DMD 1.035 and 2.019 releases
Denis Koroskin
2korden at gmail.com
Thu Sep 4 04:58:40 PDT 2008
On Thu, 04 Sep 2008 15:44:30 +0400, Tomas Lindquist Olsen
<tomas at famolsen.dk> wrote:
> Walter Bright wrote:
>> bearophile wrote:
>>> Walter Bright:
>>>> If there's any constructor defined for S, then S(args) is a
>>>> constructor call. If there's any opCall defined for S, then S(args)
>>>> is an opCall call. Otherwise, it's a struct literal.
>>>
>>> I haven't tried that in real code, so I can't be sure, but while it
>>> may work for the compiler, it sounds a bit too much complex for the
>>> person that later reads the code. Too many alternative possibilities
>>> may make the code more complex to follow.
>>>
>>> To reduce such ambiguity (ambiguity for the person, not for the
>>> compiler) may be to change the syntax of struct literals...
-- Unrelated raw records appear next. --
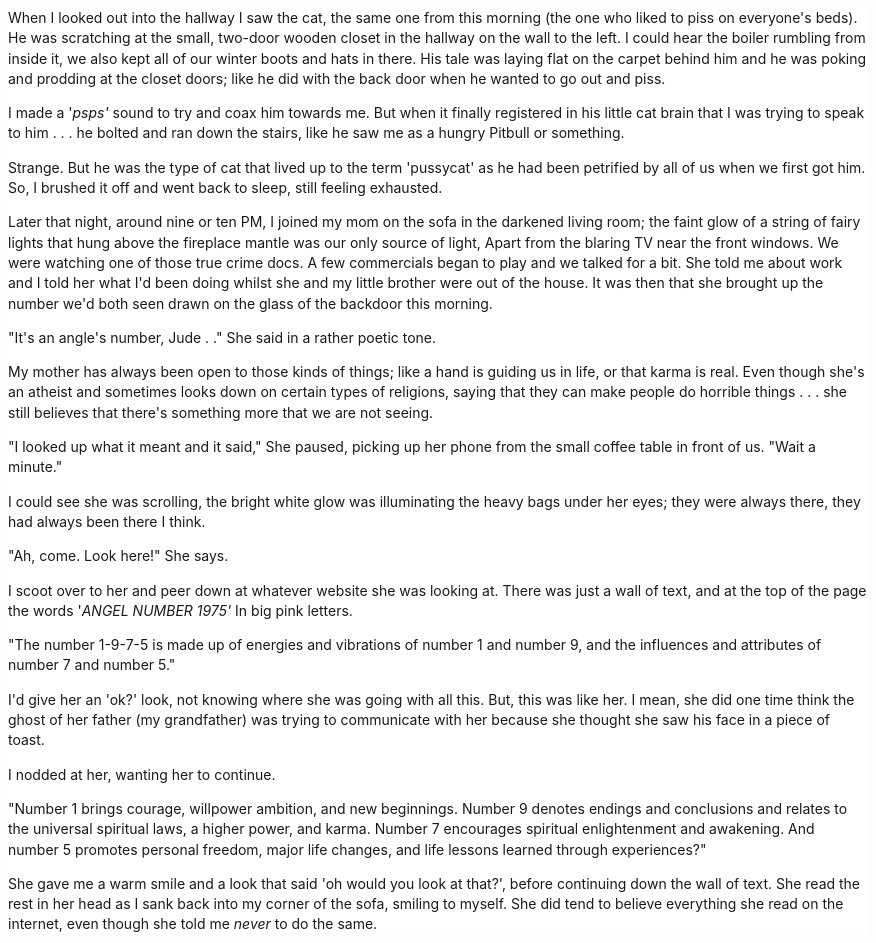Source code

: When I looked out into the hallway I saw the cat, the same one from this morning (the one who liked to piss on everyone's beds). He was scratching at the small, two-door wooden closet in the hallway on the wall to the left. I could hear the boiler rumbling from inside it, we also kept all of our winter boots and hats in there. His tale was laying flat on the carpet behind him and he was poking and prodding at the closet doors; like he did with the back door when he wanted to go out and piss.

I made a '*psps'* sound to try and coax him towards me. But when it finally registered in his little cat brain that I was trying to speak to him . . . he bolted and ran down the stairs, like he saw me as a hungry Pitbull or something.

Strange. But he was the type of cat that lived up to the term 'pussycat' as he had been petrified by all of us when we first got him. So, I brushed it off and went back to sleep, still feeling exhausted.

Later that night, around nine or ten PM, I joined my mom on the sofa in the darkened living room; the faint glow of a string of fairy lights that hung above the fireplace mantle was our only source of light, Apart from the blaring TV near the front windows. We were watching one of those true crime docs. A few commercials began to play and we talked for a bit. She told me about work and I told her what I'd been doing whilst she and my little brother were out of the house. It was then that she brought up the number we'd both seen drawn on the glass of the backdoor this morning.

"It's an angle's number, Jude . ." She said in a rather poetic tone.

My mother has always been open to those kinds of things; like a hand is guiding us in life, or that karma is real. Even though she's an atheist and sometimes looks down on certain types of religions, saying that they can make people do horrible things . . . she still believes that there's something more that we are not seeing.  

"I looked up what it meant and it said," She paused, picking up her phone from the small coffee table in front of us. "Wait a minute."

I could see she was scrolling, the bright white glow was illuminating the heavy bags under her eyes; they were always there, they had always been there I think.

"Ah, come. Look here!" She says.

I scoot over to her and peer down at whatever website she was looking at. There was just a wall of text, and at the top of the page the words '*ANGEL NUMBER 1975'* In big pink letters.

"The number 1-9-7-5 is made up of energies and vibrations of number 1 and number 9, and the influences and attributes of number 7 and number 5."

I'd give her an 'ok?' look, not knowing where she was going with all this. But, this was like her. I mean, she did one time think the ghost of her father (my grandfather) was trying to communicate with her because she thought she saw his face in a piece of toast.

I nodded at her, wanting her to continue.

"Number 1 brings courage, willpower ambition, and new beginnings. Number 9 denotes endings and conclusions and relates to the universal spiritual laws, a higher power, and karma. Number 7 encourages spiritual enlightenment and awakening. And number 5 promotes personal freedom, major life changes, and life lessons learned through experiences?"  

She gave me a warm smile and a look that said 'oh would you look at that?', before continuing down the wall of text. She read the rest in her head as I sank back into my corner of the sofa, smiling to myself. She did tend to believe everything she read on the internet, even though she told me *never* to do the same.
>> I disagree, I think just the reverse. The S(args) syntax means that
>> it's entirely up to the struct designer to say how it should work. The
>> user needn't know or care, and the struct designer can change the
>> design without affecting user code.
>>
>
> This is one of those things I really dislike about D :(
> It's really nice that we can override struct initialization, but the
> fact that it eliminates the possibility to override it (with a nice
> syntax) makes it much less appealing IMHO.
>
> The most important point to me, is that old thing about static struct
> initializer and struct literals have different syntaxes, and that the
> static variant is much more flexible.
>
> I would have loved to see the static struct initializer syntax become an
> expression. If the problem is ambiguity, why not just prefix the {}
> braces with the struct name?
>
> struct S
> {
> int a;
> float b;
> }
>
> const s = S{1, 2.0};
> const t = S{b:3.14};
>
> void foo()
> {
> auto st = S{4,5.5};
> }
>
It may have problems with the q{}:
struct q
{
float t;
}
auto foo = q{ t = 3.1415f }; // what's the type of foo?
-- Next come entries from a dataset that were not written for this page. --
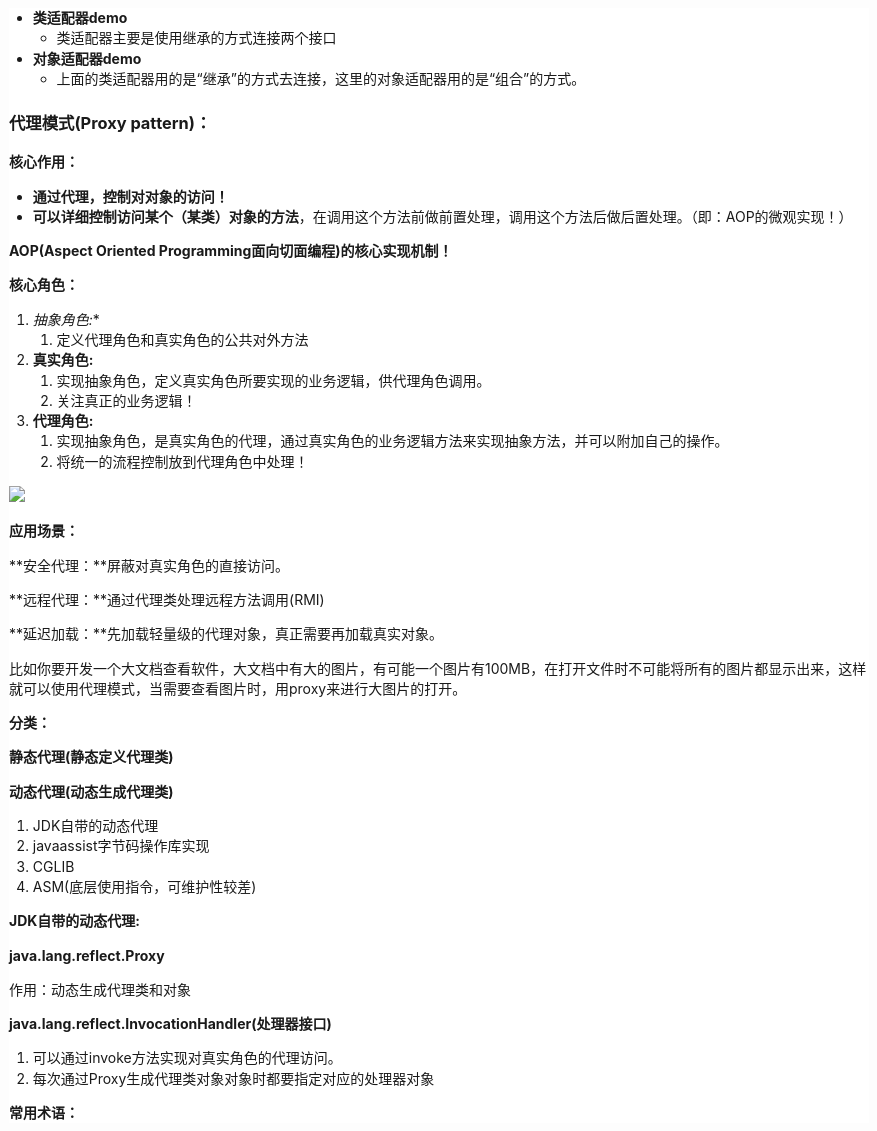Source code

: - **类适配器demo**
  - 类适配器主要是使用继承的方式连接两个接口
- **对象适配器demo**
  - 上面的类适配器用的是“继承”的方式去连接，这里的对象适配器用的是“组合”的方式。

### **代理模式(Proxy  pattern)：**

**核心作用：**

- **通过代理，控制对对象的访问！**
- **可以详细控制访问某个（某类）对象的方法**，在调用这个方法前做前置处理，调用这个方法后做后置处理。（即：AOP的微观实现！）

**AOP(Aspect  Oriented  Programming面向切面编程)的核心实现机制！**

**核心角色：**

1. *抽象角色:**
   1. 定义代理角色和真实角色的公共对外方法
2. **真实角色:**
   1. 实现抽象角色，定义真实角色所要实现的业务逻辑，供代理角色调用。
   2. 关注真正的业务逻辑！
3. **代理角色:**
   1. 实现抽象角色，是真实角色的代理，通过真实角色的业务逻辑方法来实现抽象方法，并可以附加自己的操作。
   2. 将统一的流程控制放到代理角色中处理！

![](https://i.loli.net/2020/11/18/6KOLsWc5Xdvjzho.png)

**应用场景：**

**安全代理：**屏蔽对真实角色的直接访问。

**远程代理：**通过代理类处理远程方法调用(RMI)

**延迟加载：**先加载轻量级的代理对象，真正需要再加载真实对象。

比如你要开发一个大文档查看软件，大文档中有大的图片，有可能一个图片有100MB，在打开文件时不可能将所有的图片都显示出来，这样就可以使用代理模式，当需要查看图片时，用proxy来进行大图片的打开。

**分类：**

**静态代理(静态定义代理类)**

**动态代理(动态生成代理类)**

1. JDK自带的动态代理
2. javaassist字节码操作库实现
3. CGLIB
4. ASM(底层使用指令，可维护性较差)

**JDK自带的动态代理:**

**java.lang.reflect.Proxy**

作用：动态生成代理类和对象

**java.lang.reflect.InvocationHandler(处理器接口)**

1. 可以通过invoke方法实现对真实角色的代理访问。
2. 每次通过Proxy生成代理类对象对象时都要指定对应的处理器对象

**常用术语：**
But then, does anybody using it?
Other than that I agree, current solution is not very good.
> (also not that it's currently impossible to use type inference with the
> current static struct initializers)
>
> This would eliminate the gripe most people have with this I think, as
> well as making static and non-static initializers consistent. like
> they are *for all other types*.
>
> I can't help feel structs (like static arrays) aren't first class
> citizens in D. Even with the latest additions in D2. It hurts, and is
> just one of those small reasons why I sometimes regret I even joined
> this community...
>
> My 2 cents on this, I think it's a big mistake going against the wishes
> of the D community. If I'm wrong, let me know.